### What you will do
Edit the records starting at the line that contains "left elbow: (756, 164, -11)" and ending at the line that contains "right knee: (805, 501, 7)", replacing "knee" with "knee joint" and leaving everything else unchanged. Give back only those lines.

### Data for the task
++++

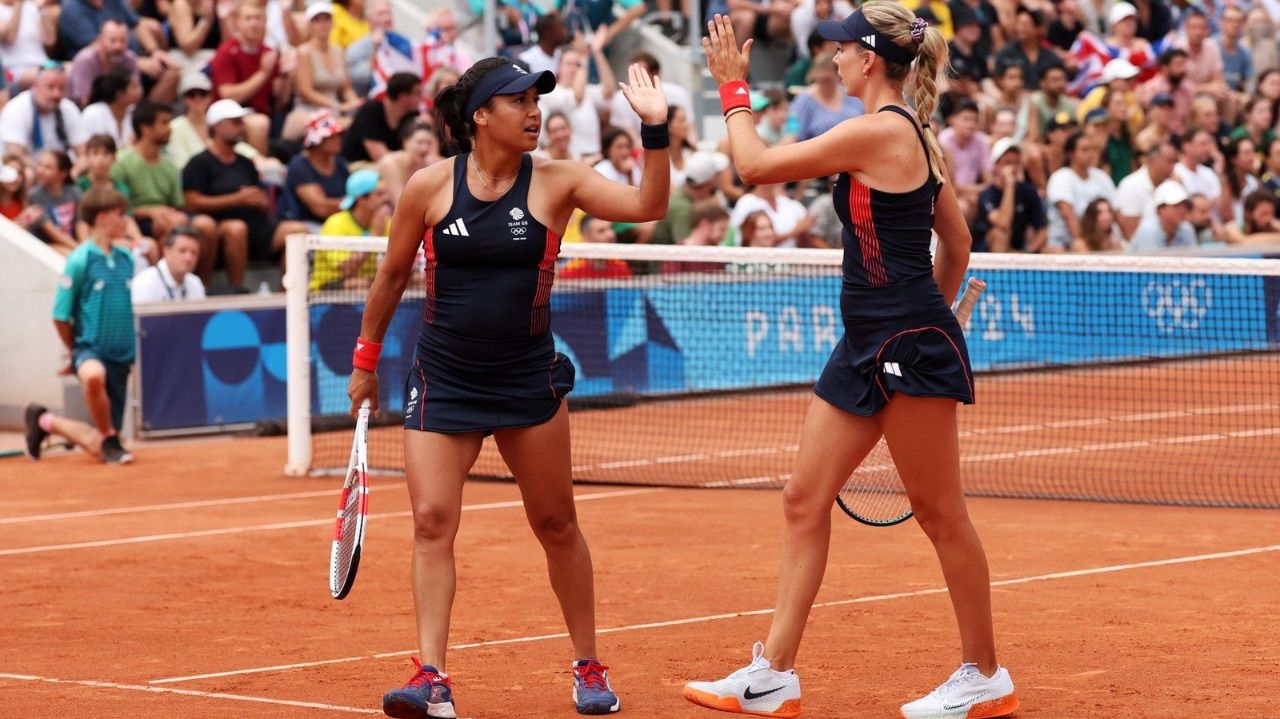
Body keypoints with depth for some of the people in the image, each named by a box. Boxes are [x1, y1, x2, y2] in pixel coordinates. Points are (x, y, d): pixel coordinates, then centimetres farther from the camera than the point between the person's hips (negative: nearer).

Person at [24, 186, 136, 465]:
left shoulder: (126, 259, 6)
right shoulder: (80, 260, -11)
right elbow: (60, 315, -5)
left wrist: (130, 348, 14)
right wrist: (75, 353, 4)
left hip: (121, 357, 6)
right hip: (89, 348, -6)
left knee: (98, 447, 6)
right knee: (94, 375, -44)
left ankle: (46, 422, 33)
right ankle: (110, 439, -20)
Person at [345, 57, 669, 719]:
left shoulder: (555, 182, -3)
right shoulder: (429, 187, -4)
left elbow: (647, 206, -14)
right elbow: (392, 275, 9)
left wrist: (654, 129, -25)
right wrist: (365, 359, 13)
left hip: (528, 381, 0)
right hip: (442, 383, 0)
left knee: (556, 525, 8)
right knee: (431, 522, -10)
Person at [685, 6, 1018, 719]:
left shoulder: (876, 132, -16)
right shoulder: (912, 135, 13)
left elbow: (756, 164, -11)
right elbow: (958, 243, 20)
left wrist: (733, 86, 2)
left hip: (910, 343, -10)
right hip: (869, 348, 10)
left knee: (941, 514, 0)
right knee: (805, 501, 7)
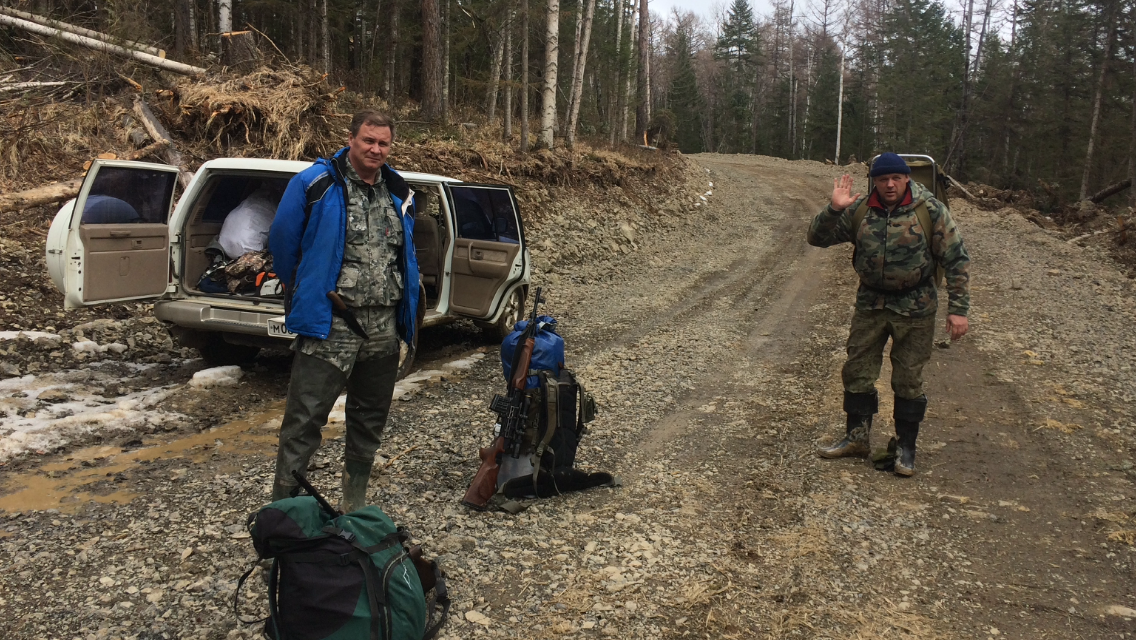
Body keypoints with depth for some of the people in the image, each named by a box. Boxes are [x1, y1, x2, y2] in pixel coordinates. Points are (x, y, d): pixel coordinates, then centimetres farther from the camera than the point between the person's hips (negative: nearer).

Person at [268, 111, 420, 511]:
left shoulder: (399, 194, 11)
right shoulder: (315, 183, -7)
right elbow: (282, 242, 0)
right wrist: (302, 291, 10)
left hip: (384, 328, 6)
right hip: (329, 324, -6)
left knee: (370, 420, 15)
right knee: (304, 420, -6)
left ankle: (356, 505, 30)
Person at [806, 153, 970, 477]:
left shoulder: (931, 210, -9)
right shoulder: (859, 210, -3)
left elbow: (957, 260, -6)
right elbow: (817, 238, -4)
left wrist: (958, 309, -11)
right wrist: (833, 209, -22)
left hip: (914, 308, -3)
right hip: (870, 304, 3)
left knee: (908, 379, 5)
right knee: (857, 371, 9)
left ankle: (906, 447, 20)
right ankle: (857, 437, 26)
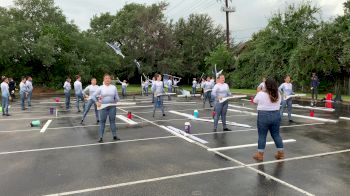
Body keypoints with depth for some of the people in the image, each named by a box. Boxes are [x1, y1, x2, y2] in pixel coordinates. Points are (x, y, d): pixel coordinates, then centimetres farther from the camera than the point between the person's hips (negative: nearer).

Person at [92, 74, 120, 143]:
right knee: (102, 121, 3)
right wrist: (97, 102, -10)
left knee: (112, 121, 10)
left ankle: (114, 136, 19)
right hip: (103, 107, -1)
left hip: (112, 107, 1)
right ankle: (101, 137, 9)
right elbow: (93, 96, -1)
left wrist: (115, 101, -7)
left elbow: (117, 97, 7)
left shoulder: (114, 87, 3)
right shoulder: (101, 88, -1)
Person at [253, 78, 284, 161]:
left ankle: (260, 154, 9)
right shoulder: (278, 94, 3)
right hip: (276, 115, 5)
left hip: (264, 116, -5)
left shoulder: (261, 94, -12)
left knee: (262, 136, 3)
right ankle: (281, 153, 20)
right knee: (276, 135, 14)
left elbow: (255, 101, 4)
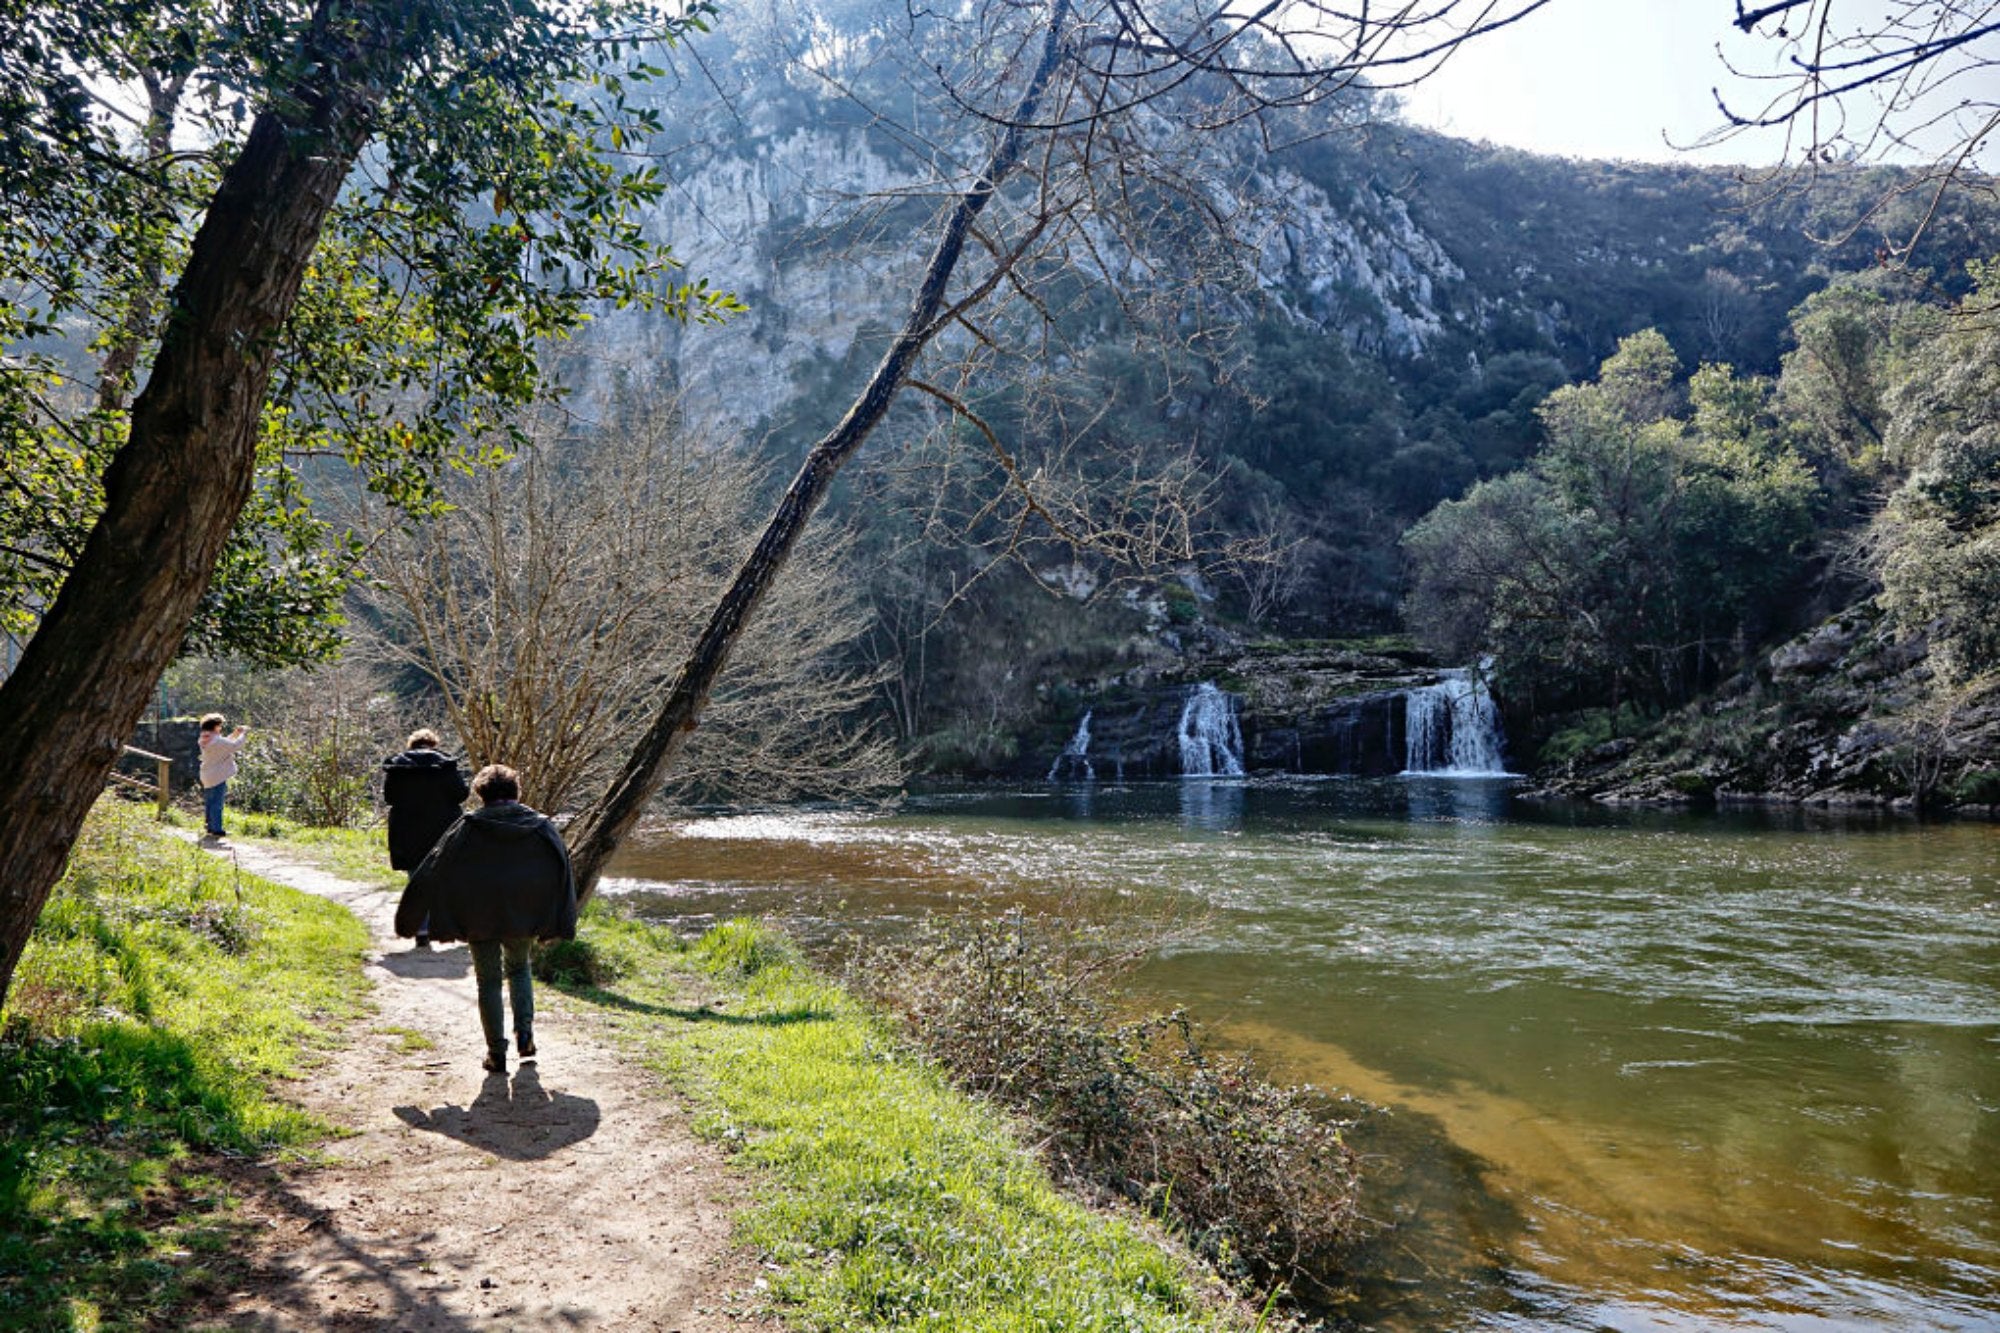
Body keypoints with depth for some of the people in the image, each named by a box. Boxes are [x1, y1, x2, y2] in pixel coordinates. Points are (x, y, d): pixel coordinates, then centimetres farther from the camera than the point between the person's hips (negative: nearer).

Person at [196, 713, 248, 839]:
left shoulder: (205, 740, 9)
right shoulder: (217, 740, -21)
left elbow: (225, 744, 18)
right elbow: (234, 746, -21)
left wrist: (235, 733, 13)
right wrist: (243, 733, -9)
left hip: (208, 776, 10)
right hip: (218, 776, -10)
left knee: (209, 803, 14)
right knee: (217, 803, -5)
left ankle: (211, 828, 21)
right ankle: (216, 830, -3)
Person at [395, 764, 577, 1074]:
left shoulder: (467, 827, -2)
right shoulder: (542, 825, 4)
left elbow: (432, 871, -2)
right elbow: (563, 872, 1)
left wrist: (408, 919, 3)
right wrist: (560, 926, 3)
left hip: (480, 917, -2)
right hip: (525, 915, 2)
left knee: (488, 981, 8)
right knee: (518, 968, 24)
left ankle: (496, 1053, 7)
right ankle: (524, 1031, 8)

++++

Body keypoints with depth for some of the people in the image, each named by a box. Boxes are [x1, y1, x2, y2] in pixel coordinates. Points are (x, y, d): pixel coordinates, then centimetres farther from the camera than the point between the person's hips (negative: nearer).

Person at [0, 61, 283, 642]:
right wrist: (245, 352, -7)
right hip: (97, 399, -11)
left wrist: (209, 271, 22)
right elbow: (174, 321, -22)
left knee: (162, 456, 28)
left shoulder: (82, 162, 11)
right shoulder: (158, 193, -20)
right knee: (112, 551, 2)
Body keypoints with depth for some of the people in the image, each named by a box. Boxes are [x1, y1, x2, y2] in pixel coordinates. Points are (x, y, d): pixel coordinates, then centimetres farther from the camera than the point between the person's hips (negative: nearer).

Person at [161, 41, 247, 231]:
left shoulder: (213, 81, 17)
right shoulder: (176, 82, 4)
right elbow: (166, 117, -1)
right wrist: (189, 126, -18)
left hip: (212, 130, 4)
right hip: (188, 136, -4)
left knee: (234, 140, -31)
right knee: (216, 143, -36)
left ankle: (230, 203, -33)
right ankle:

++++

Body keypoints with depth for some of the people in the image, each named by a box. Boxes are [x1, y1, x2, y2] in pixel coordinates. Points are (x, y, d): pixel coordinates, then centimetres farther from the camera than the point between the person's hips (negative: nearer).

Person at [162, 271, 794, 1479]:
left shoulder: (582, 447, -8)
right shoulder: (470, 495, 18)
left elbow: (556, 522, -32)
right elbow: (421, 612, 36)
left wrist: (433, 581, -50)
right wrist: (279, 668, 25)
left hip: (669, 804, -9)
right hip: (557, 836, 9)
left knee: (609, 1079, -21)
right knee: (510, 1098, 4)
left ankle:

++++

### Answer to this problem
left elbow: (756, 164, -11)
right elbow: (958, 243, 20)
left wrist: (733, 86, 2)
left hip: (910, 343, -10)
right hip: (869, 348, 10)
left knee joint: (941, 514, 0)
right knee joint: (805, 501, 7)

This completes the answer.